We are assembling, creating the maemo directory, expanding the image that we have dumped, then everything is on the first pancake.

As a result, during the compilation, mcs began to crash with an internal error and I could not do anything about it. Nevertheless, the build environment was obtained independent of the scratchbox (which, among other things, is also only under i386 ).

Success at last!


On the third day, the Sharp-eyed Eye noticed that the shed had no wall. Namely: almost all mono is managed dll-ki, which absolutely all the same under which platform they are launched. As a result, the following plan matured:

  1. Through apt-src install, we pull out the raw mono. In this case, they are already laid out in packages so that they are then convenient to put.
  2. We scoff at the contents of the directory with debian build scripts so that all files are in / opt (on nokia and a very small rootfs, if someone is not up to date)
  3. We collect under amd64
  4. We collect platform-dependent binaries in the chroot-environment of Section 2 (errors again in the scratchbox, did not understand)
  5. We thoroughly mock the packages, changing these same binaries in them, ruling dependencies, inserting crutches


Actually, the fourth step was facilitated by the presence of the option --disable-mcs-build, which the uncle from Novell specifically invented for such cases. I will not describe the build process, this time (after 5 unsuccessful attempts!) Turned out to be quite trivial.

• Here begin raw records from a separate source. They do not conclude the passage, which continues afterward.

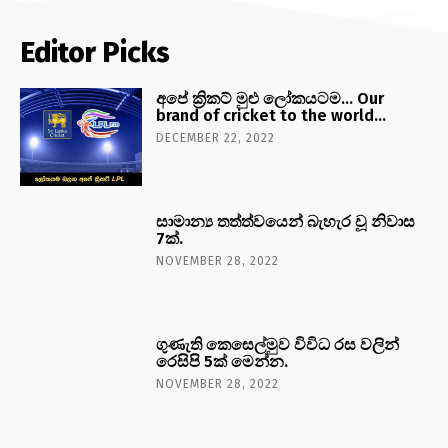
Editor Picks
අපේ ක්‍රිකට් මුළු ලෝකයටම… Our
brand of cricket to the world…
DECEMBER 22, 2022
සාමාන්‍ය තත්ත්වයෙන් බැහැර වූ නිවාස
7ක්.
NOVEMBER 28, 2022
ගුණැති කෙසෙල්මුව විවිධ රස වලින්
රෙසිපි 5ක් මෙන්න.
NOVEMBER 28, 2022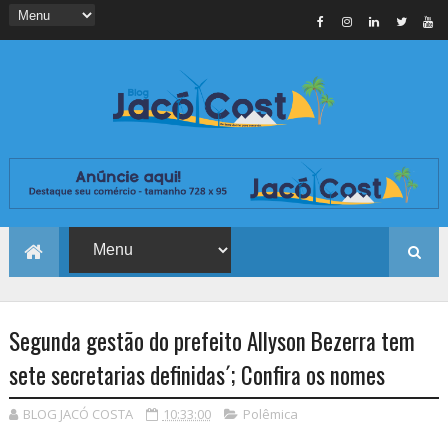
Segunda gestão do prefeito Allyson Bezerra tem
sete secretarias definidas´; Confira os nomes
BLOG JACÓ COSTA
10:33:00
Polêmica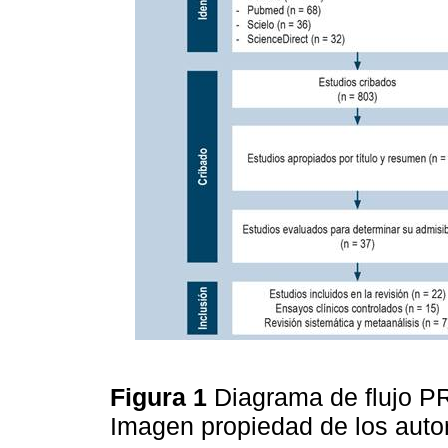
Figura 1
Diagrama de flujo PR
Imagen propiedad de los auto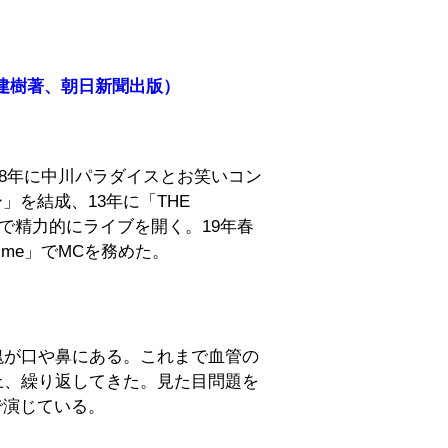
建樹著、朝日新聞出版）
008年に中川パラダイスとお笑いコン
」を結成、13年に「THE
地で精力的にライブを開く。19年春
Prime」でMCを務めた。
）
塊が口や鼻にある。これまで血管の
上、繰り返してきた。見た目問題を
で演じている。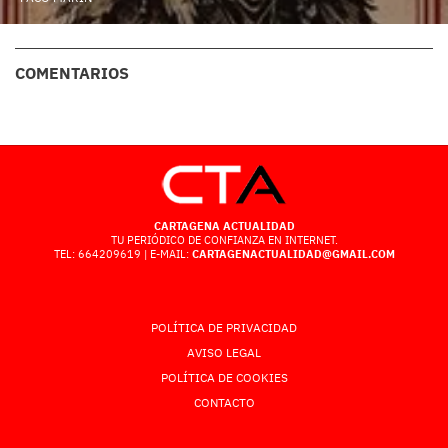
COMENTARIOS
CARTAGENA ACTUALIDAD
TU PERIÓDICO DE CONFIANZA EN INTERNET.
TEL: 664209619 | E-MAIL:
CARTAGENACTUALIDAD@GMAIL.COM
POLÍTICA DE PRIVACIDAD
AVISO LEGAL
POLÍTICA DE COOKIES
CONTACTO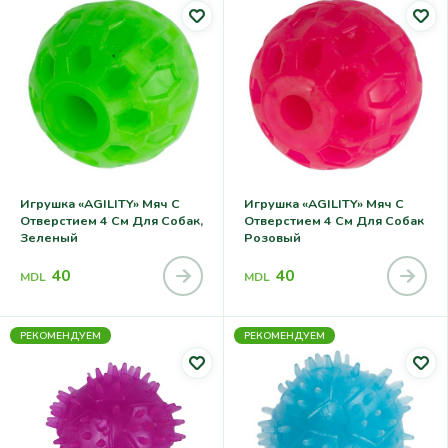
Игрушка «AGILITY» Мяч С
Игрушка «AGILITY» Мяч С
Отверстием 4 См Для Собак,
Отверстием 4 См Для Собак
Зеленый
Розовый
40
40
MDL
MDL
РЕКОМЕНДУЕМ
РЕКОМЕНДУЕМ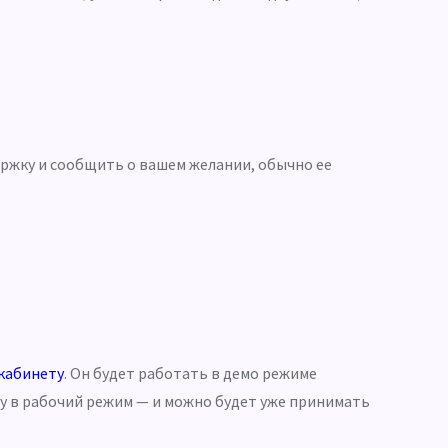
ержку и сообщить о вашем желании, обычно ее
кабинету
. Он будет работать в демо режиме
у в рабочий режим — и можно будет уже принимать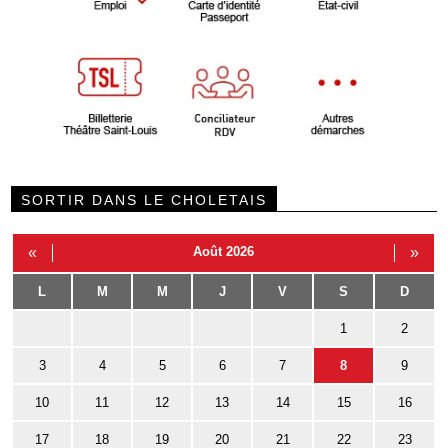
SORTIR DANS LE CHOLETAIS
«
Août 2026
»
L
M
M
J
V
S
D
1
2
3
4
5
6
7
8
9
10
11
12
13
14
15
16
17
18
19
20
21
22
23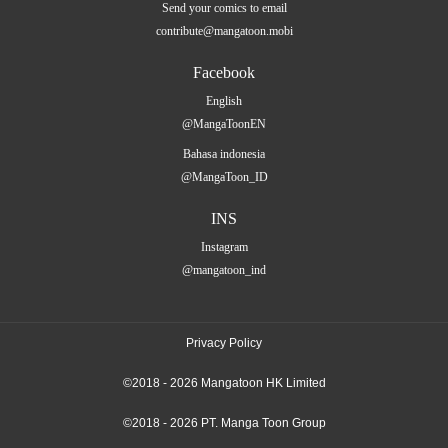
Send your comics to email
contribute@mangatoon.mobi
Facebook
English
@MangaToonEN
Bahasa indonesia
@MangaToon_ID
INS
Instagram
@mangatoon_ind
Privacy Policy
©2018 - 2026 Mangatoon HK Limited
©2018 - 2026 PT. Manga Toon Group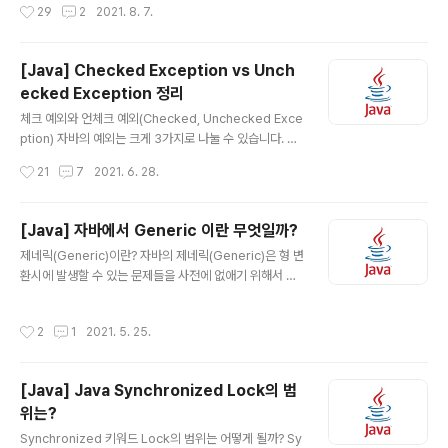
작성시간
29
2
2021. 8. 7.
간 알듯 말듯 한데 대답하기는 애매한 주제라 한번 각각 특
징에 대해서 정리해보고 둘의 차이를 정리 해보겠습니다.
추상 클래스 클래스를 설계도에 비유한다면 추상 클래스는
[Java] Checked Exception vs Unch
미완성 설계도에 비유할 수 있습니다. 추상 클래스는 키워
ecked Exception 정리
드 abstract를 붙이기만 하면 됩니다. public abstract
글 내용
class Test {} 추상 클래스는 추상 메소드를 0개 이상 가
체크 예외와 언체크 예외(Checked, Unchecked Exce
지고 있다는 것을 제외하고는 일반 클래스와 전혀 다르지
ption) 자바의 예외는 크게 3가지로 나눌 수 있습니다. 체
않습니다. 추상 메소드는 간단하게 말하면 선언부는 있는
크 예외(Checked Exception) 에러(Error) 언체크 예외
작성시간
21
7
2021. 6. 28.
데 구현부가 없는 메소드를 의미합니다. public class 쥐
(Unchecked Exception) 자바에서 에러, 예외 관련된
extend..
클래스들의 계층구조는 위와 같습니다. Throwable 클래
스를 기준으로 Error, Exception 클래스로 나뉘어집니
[Java] 자바에서 Generic 이란 무엇일까?
다. 왼쪽에 보이는 Error는 말 그대로 에러와 관련된 클래
글 내용
제네릭(Generic)이란? 자바의 제네릭(Generic)은 형 변
스입니다. 그리고 오른쪽에 보이는 Exception 도 말 그대
환시에 발생할 수 있는 문제들을 사전에 없애기 위해서 만
로 예외와 관련된 클래스입니다. 자바에서는 실행 시(runti
든 것입니다. 아직은 어떤 말인지 와닿지 않을 수 있습니다.
me) 발생할 수 있는 프로그램 오류를 에러(error)와 예외
바로 예제 코드를 보면서 제네릭에 대해서 알아보겠습니
(exception) 두 가지로 구분하였습니다. 에러(Error)란?
작성시간
2
1
2021. 5. 25.
다. public class CastingDTO { private Object obj
에러는..
ect; public void setObject(Object object) { this.o
bject = object; } public Object getObject() { retu
[Java] Java Synchronized Lock의 범
rn object; } } public class GenericSample { publi
위는?
c static void main(String[] args) { GenericSampl
글 내용
e sample = new GenericS..
Synchronized 키워드 Lock의 범위는 어떻게 될까? Sy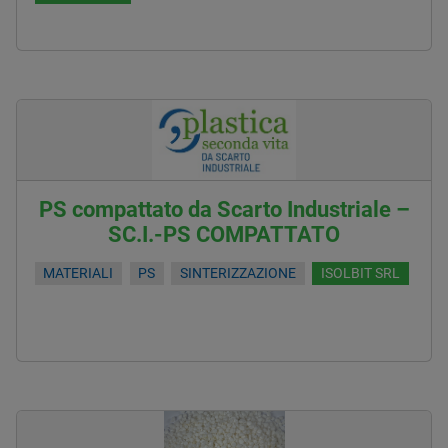
PS compattato da Scarto Industriale –
SC.I.-PS COMPATTATO
MATERIALI
PS
SINTERIZZAZIONE
ISOLBIT SRL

The bundles and versions of libraries in Maemo and Ubunt are somewhat different, so I had to pick them up. But it's worth it: I managed to transfer to the device the normal system scattered across the library packages (not fully yet, but I'm working on it) instead of the 260-meter tarball, which is generated by ./configure && make. Actually, now mono I have devoured about 27 meters / opt with the weight of packages at 12. At the same time, almost the entire .NET 2.0 is already available:
System.dll, System.ServiceProcess.dll, System.Drawing.Design.dll, System.Transactions.dll, mscorlib.dll, System.Drawing.dll, System.EnterpriseServices.dll, System.Web.dll, System.ComponentModel. DataAnnotations.dll, System.IdentityModel.dll, System.Web.DynamicData.dll, Mono.Data.SqliteClient.dll, System.Configuration.dll, System.IdentityModel.Selectors.dll, System.Web.Extensions.Design.dll, Mono.Data.Sqlite.dll, System.Configuration.Install.dll, System.Management.dll, System.Web.Extensions.dll, System.Core.dll, System.Messaging.dll, System.Web.Routing.dll, System.Data.DataSetExtensions.dll, System.Runtime.Serialization.dll, System.Web.Services.dll, Mono.Messaging.dll, System.Data.dll, System.Security.dll, System.Windows.Forms.dll, System.Data.Linq.dll, System.ServiceModel.dll, System.Xml.dll, Mono.Security.dll, System.Design.dll, System.ServiceModel.Web.dll, System.Xml.Linq.dll


You can install this miracle on your device by adding the following line to sources.list:
deb http_://archive.kebrum.com/n900/ all main

and installing the libmono-winforms2.0-cil package, which will pull everything else along. Unfortunately, I haven’t transferred any more packages for now, for it is already 4 am, but I will definitely take care of this later (I’ll transfer gtk software).

If someone wants to transfer their software to C # on the N900 using this assembly, please contact me to keep you informed.

And do not judge strictly for spelling with punctuation, night in the yard, eyes are red, I really want to sleep, and I barely get to the keys.

UPD: With the help of scrap and some kind of mother, GTK # was moved (not everything yet). Well, not such a piece of mono, necessary for the package mono-devel.